TASK OBJECTIVE: Without pictures, output exactly the lines running from the line containing "TABLE 5 | The" to the end of the listing below.

EXERCISE DATA:
== Segment start ==
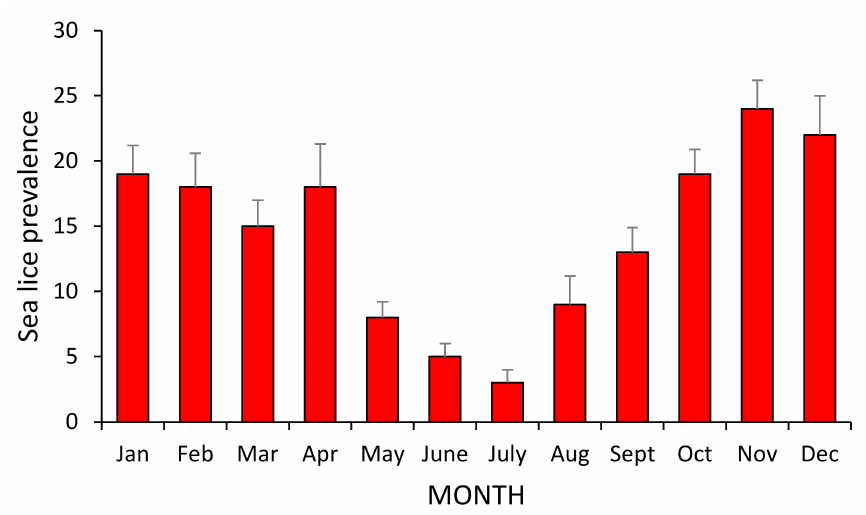
Figure 7. Average monthly prevalence of sea lice in lumpfish stomachs in Faroese salmon farms. Vertical bars indicate standard error (SE). Data modified from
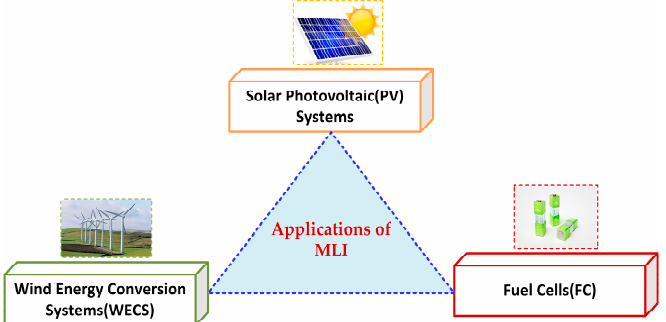
Figure 11. Various applications of Multilevel Inverters.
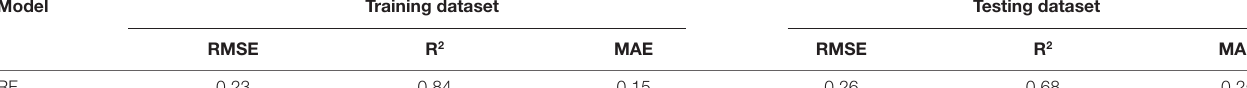
TABLE 5 | The average RMSE (kg m -2 ), R 2 and MAE (kg m -2 ) values for RF models with different trees to estimating AGB in the training and testing datasets. Model Training dataset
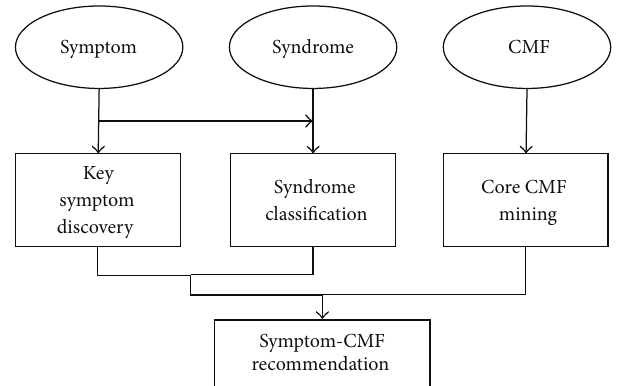
Figure 6: Framework of TCM clinical data analysis.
== Segment end ==
SOLUTION TO THIS TASK:
TABLE 5 | The average RMSE (kg m -2 ), R 2 and MAE (kg m -2 ) values for RF models with different trees to estimating AGB in the training and testing datasets. Model Training dataset
Figure 6: Framework of TCM clinical data analysis.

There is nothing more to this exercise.